* _CONSIGNE_
Dans le texte consacré au documentaire « Les yeux dans les bleus », reformulez sous forme de liste le paragraphe qui commence par « Vu par toute une génération », en conservant ses faits principaux.

* _TEXTE EXTRAIT_
------------------------

Les yeux dans les bleus de Stéphane Meunier

Vu par toute une génération, ce documentaire inoubliable nous fait vivre de l’intérieur la victoire en coupe du monde 1998. Grâce à la caméra de S. Meunier, le spectateur devient un membre à part entière de l’équipe et ressent avec émotion chacun des temps forts de cette compétition. La victoire de l’équipe est magnifiée car on voit le travail réalisé, les épreuves traversées et la solidarité d’un groupe pour la quête du rêve ultime : être champion du monde à domicile face au Brésil. Si le documentaire suit une trame chronologique alternant extrait de match, vie de groupe et causerie d’Aimé Jacquet, on peut aussi en tirer les enseignements suivants.

La vie de groupe : bien vivre ensemble pour bien vivre son football
Aimé Jacquet avait fait des choix forts pour ce mondial en se passant d’Eric Cantona ou encore David Ginola. Ce choix se justifiait par la volonté de privilégier la vie de groupe. Et ce qu’on voit dans le documentaire c’est un groupe qui vit bien ensemble avec de la complicité mais où il y a tout de même des groupes. Par exemple, on voit de nombreuses séquences avec Deschamps et Desailly ensemble de l’autre la complicité entre Zidane et Dugarry est également mise en avant. Les séquences de jeux vidéos entre Henry et Trezequet montrent aussi la jeunesse du groupe. Cela illustre le fait qu’un groupe qui vit bien ensemble n’est pas un collectif où tout le monde est ami mais où chacun trouve sa place et créé ses affinités. La vie d’un groupe qui vit bien ensemble se ressent aussi avec la musique de I will survive qui retentit après chaque match. Ce groupe qui vit bien c’est aussi un colectif qui a ses désaccords et tensions. Le documentaire nous le montre pas forcément mais on sait que l’ambiance entre Bernard Lama et Fabien Barthez était glaciale. La place de titulaire de ce dernier étant mal vécu par le gardien parisien. De même, il est désormais de notoriété publique que suite à l’expulsion de Zidane, le capitaine de l’équipe de France Didier Deschamps a eu des mots durs à l’encontre de son meneur de jeu. Là encore le groupe a su gérer ça en interne et éviter un conflit. C’est aussi ça un groupe qui vit bien : un groupe où les individualités sont en capacité de régler leur désaccord entre eux. Enfin, un groupe qui vit bien c’est un groupe où personne ne se sent exclu notamment les remplaçants. Durant cette coupe du monde, toute le monde à jouer, sauf Bernard Lama de son propre chef, mais on voit que même les joueurs remplaçants ont été décisifs. C’est le cas par exemple de l’entrée de Robert Pires et David Trezeguet contre le Paraguay. Le documentaire montre aussi une séquence où Franck Leboeuf, remplaçant désigné de Laurent Blanc pour la finale, s’entraîne avec les autres défenseurs titulaires. On voit qu personne ne doute de sa capacité à suppléer Laurent Blanc et c’est aussi ça un collectif performant : un groupe où chacun se fait confiance.

------------------------

Données enregistrées
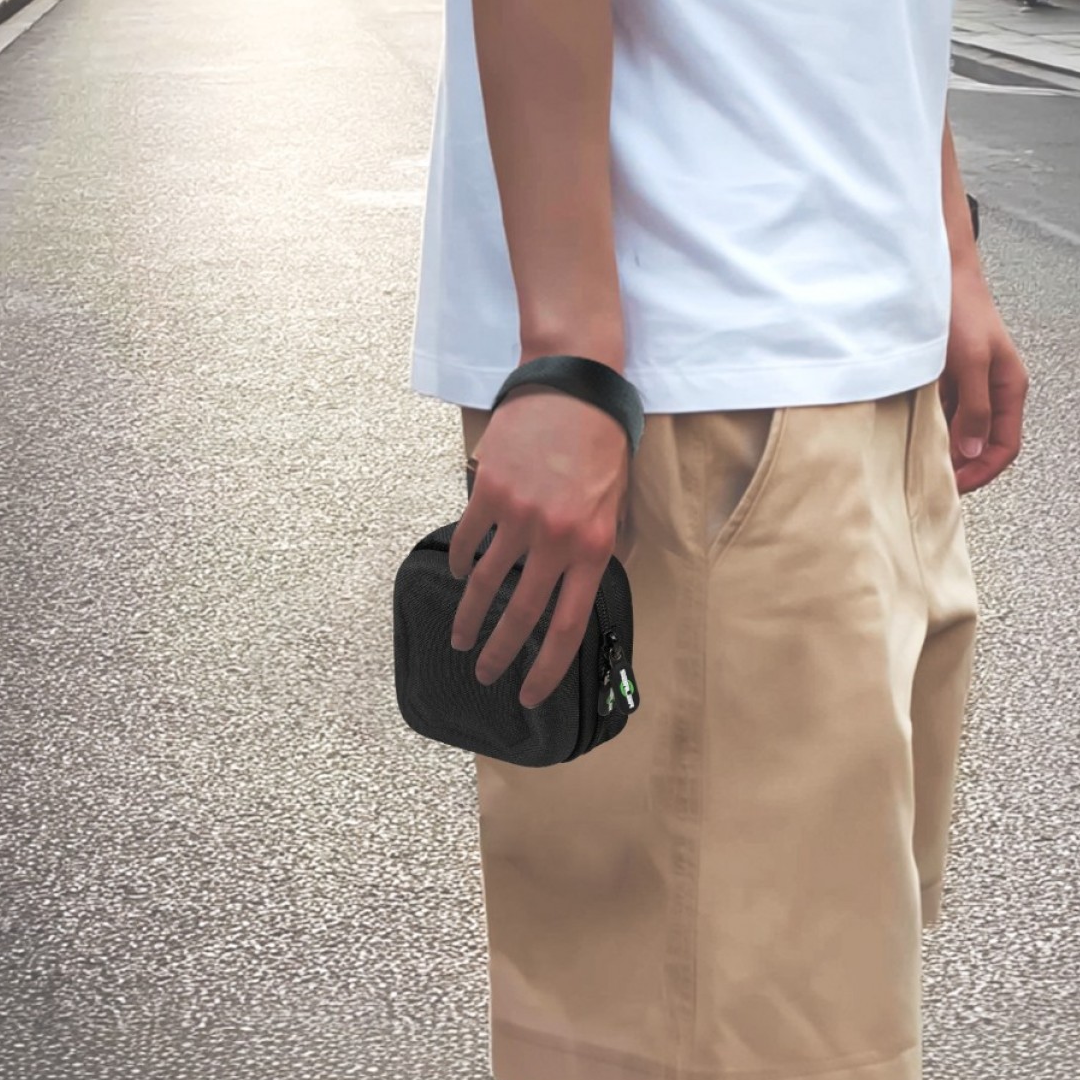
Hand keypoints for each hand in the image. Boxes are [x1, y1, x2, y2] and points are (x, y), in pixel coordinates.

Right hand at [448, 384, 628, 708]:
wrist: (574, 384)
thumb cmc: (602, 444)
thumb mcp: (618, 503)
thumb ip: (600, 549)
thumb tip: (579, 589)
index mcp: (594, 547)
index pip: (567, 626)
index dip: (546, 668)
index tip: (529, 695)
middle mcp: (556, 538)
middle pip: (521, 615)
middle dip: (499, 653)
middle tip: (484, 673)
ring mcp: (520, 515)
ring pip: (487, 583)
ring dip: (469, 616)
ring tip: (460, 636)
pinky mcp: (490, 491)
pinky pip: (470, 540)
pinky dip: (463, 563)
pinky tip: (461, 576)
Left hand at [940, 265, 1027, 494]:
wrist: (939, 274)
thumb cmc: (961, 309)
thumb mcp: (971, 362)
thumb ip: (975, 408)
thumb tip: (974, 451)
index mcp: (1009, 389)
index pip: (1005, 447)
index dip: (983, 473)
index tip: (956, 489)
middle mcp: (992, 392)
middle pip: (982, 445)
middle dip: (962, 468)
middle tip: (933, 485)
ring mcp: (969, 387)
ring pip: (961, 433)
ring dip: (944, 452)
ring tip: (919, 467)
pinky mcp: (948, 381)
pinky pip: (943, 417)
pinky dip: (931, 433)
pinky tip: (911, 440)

------------------------

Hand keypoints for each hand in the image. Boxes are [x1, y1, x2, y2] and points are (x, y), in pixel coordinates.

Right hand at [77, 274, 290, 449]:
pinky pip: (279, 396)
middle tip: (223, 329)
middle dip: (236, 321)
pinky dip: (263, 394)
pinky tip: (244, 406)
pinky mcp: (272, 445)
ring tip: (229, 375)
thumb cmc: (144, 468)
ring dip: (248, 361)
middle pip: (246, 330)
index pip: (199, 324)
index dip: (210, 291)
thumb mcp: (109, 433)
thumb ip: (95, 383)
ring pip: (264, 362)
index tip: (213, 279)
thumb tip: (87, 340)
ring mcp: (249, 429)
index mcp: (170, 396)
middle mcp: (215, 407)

------------------------

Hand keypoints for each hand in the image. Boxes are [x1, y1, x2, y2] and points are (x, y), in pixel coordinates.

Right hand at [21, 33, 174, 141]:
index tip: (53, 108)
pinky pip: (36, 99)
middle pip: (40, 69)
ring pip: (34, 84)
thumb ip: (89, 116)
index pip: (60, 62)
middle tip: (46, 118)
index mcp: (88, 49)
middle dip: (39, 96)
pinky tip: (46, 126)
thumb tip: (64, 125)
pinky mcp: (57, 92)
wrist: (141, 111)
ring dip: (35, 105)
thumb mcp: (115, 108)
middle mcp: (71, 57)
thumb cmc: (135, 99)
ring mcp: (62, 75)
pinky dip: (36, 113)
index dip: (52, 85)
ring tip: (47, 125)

------------------------

* _VOTRE RÉPONSE_
- Ce documentaire, vu par toute une génération, fait vivre de l'intérieur la victoire en Coupe du monde 1998.
- Grâce à la caméra de S. Meunier, le spectateur devient membre de l'équipe et ressent chaque temps fort de la compétition.
- La victoire est magnifiée, car on voit le travail réalisé, les épreuves traversées et la solidarité du groupe dans la quête du rêve ultime : être champion du monde à domicile face au Brésil.
- Le documentaire suit une trame chronologique qui alterne extraits de match, vie de groupe et causeries d'Aimé Jacquet.
- On peut aussi en tirer des enseignements.